For details, see IP Lists.
IP Blacklist¶
Malicious or unwanted IP addresses can be blacklisted by exact match or CIDR range. Blacklisted IPs are denied before any other checks run.
For details, see IP Lists.
Authorized Domains & Access Control¶
Protected domains are centrally registered in the Authorized Domains registry. Users can then be restricted to specific authorized domains using domain patterns, enabling multi-tenant access control where different users access different services behind the same Defender instance.
- Authorized Domains: register and manage all protected domains in one place.
- Domain Patterns: comma-separated patterns assigned per user, typically selected from authorized domains (e.g.,
app.example.com, *.internal.org).
For details, see Authorized Domains.
Auth Verification Flow¶
When the /auth endpoint receives a request, it evaluates the following checks in order:
IP Blacklist → IP Whitelist (+ Authorized Domain Check) → JWT Token (+ Authorized Domain Check) → Git Token (+ Authorized Domain Check) → License Token → Deny
graph TD
Request[Incoming Request] --> BlacklistCheck{IP Blacklist?}
BlacklistCheck -->|Blocked| Deny[403 Deny]

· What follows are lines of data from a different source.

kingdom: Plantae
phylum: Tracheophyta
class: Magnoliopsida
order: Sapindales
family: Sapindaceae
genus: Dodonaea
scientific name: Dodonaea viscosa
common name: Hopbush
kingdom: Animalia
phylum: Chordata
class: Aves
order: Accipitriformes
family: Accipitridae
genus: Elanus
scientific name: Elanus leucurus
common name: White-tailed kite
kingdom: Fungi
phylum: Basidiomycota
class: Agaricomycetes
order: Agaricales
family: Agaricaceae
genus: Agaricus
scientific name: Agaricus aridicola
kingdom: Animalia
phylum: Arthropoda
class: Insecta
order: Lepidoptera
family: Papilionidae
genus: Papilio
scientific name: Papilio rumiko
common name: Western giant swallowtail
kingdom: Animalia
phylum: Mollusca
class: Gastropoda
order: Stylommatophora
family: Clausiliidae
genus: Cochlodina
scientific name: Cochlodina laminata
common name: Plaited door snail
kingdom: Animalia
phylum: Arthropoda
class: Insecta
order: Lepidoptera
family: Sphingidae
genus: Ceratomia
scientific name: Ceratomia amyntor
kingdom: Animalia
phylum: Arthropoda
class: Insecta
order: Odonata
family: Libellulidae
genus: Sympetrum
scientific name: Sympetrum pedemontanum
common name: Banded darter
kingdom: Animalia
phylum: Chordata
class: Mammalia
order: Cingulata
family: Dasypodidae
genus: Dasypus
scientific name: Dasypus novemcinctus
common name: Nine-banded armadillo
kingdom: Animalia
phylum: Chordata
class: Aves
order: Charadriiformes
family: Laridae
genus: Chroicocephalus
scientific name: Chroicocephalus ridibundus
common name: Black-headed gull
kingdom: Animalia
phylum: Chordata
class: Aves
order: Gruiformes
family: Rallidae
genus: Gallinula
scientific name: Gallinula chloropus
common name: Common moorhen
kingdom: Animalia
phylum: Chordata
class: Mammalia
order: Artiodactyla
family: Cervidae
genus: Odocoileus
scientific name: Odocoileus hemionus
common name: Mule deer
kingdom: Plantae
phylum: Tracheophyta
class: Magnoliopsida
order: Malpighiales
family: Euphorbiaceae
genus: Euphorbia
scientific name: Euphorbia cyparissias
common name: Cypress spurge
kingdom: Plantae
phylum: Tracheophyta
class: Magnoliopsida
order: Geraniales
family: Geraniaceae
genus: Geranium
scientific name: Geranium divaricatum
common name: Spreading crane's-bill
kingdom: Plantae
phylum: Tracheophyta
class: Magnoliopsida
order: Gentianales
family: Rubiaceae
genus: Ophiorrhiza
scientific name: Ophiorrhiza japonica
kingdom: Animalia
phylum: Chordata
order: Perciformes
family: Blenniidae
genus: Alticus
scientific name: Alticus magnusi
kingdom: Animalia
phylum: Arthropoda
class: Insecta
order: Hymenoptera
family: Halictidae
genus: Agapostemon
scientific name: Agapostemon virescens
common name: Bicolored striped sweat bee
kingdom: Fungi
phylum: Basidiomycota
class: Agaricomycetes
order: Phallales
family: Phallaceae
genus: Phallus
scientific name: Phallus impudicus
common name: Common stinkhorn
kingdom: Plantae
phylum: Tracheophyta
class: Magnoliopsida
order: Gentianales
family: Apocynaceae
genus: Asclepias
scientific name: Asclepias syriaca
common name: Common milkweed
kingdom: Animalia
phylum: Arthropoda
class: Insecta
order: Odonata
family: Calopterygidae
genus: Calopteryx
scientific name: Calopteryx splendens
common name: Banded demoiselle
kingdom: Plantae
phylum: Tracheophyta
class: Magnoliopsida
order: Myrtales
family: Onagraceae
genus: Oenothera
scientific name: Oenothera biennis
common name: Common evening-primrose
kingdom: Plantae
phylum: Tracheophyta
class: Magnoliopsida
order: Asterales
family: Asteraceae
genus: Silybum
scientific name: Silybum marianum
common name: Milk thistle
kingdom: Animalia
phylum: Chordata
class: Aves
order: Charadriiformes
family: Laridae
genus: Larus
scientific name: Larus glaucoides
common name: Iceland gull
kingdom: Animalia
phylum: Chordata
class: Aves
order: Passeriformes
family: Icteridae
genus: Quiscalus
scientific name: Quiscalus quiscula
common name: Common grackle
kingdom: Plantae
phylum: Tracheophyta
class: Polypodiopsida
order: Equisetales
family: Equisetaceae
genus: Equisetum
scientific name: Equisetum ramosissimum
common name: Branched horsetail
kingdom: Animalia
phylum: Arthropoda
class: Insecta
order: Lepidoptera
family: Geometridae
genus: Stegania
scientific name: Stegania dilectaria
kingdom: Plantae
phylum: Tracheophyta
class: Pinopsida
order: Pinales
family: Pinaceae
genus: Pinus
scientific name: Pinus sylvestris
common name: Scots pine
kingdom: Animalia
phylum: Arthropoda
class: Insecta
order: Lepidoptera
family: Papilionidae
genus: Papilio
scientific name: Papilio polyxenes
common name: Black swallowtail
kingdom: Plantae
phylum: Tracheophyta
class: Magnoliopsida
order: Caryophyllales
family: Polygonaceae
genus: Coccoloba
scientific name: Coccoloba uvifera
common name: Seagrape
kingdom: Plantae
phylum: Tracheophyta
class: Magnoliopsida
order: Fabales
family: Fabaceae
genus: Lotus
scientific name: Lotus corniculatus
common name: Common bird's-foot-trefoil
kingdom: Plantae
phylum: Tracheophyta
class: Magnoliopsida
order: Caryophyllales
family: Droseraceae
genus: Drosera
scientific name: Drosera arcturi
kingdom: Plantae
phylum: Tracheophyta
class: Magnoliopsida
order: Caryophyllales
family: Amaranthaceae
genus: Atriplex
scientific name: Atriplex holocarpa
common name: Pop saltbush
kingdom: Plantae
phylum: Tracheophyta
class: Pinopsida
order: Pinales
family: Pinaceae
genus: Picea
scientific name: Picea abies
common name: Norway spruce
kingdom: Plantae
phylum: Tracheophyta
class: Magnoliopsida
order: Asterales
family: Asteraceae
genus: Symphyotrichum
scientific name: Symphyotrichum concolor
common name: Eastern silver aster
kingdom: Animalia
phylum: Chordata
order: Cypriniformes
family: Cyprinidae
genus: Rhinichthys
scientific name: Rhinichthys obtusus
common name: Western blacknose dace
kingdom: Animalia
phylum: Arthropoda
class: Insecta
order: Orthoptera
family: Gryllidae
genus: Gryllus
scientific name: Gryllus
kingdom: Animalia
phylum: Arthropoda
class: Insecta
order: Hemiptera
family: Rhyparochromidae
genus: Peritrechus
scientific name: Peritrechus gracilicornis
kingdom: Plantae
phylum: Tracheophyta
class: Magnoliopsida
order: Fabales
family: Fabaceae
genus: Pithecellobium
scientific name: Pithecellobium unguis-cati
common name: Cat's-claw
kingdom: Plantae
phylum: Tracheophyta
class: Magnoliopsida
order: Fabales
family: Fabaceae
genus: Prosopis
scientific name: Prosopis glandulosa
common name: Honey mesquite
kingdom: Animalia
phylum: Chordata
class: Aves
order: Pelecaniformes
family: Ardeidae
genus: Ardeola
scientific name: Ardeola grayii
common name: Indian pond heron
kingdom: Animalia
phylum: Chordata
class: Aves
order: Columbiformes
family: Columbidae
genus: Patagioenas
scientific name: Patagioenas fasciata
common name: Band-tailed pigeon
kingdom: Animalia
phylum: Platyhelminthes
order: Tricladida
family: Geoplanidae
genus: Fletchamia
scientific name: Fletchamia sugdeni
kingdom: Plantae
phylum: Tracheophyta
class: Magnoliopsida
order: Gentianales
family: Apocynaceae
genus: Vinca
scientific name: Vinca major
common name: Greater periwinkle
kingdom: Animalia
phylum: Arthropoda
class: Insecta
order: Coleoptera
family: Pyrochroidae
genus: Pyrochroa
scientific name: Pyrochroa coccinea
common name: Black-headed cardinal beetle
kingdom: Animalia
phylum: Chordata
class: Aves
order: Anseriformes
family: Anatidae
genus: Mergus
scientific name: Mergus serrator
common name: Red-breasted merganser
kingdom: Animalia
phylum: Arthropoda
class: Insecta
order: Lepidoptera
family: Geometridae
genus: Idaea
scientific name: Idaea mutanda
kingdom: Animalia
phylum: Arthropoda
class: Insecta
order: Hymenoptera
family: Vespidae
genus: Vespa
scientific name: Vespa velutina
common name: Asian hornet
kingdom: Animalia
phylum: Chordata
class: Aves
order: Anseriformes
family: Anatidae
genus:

BlacklistCheck -->|Not Blocked| WhitelistCheck{IP Whitelist?}
WhitelistCheck -->|Matched| WLDomainCheck{Authorized Domain?}
WLDomainCheck -->|Pass| Allow[200 Allow]
WLDomainCheck -->|Fail| JWTCheck
WhitelistCheck -->|Not Listed| JWTCheck{JWT Token?}
JWTCheck -->|Valid| DomainCheck1{Authorized Domain?}
DomainCheck1 -->|Pass| Allow
DomainCheck1 -->|Fail| Deny
JWTCheck -->|Invalid| GitTokenCheck{Git Token?}
GitTokenCheck -->|Valid| DomainCheck2{Authorized Domain?}
DomainCheck2 -->|Pass| Allow
DomainCheck2 -->|Fail| Deny
GitTokenCheck -->|Invalid| LicenseCheck{License Token?}
LicenseCheck -->|Valid| Allow
LicenseCheck -->|Invalid| Deny
The flow short-circuits at the first definitive result. A blacklisted IP is immediately denied. A whitelisted IP is allowed only if its bound domain matches the requested domain (or if no domain is bound); otherwise the request falls through to token-based authentication.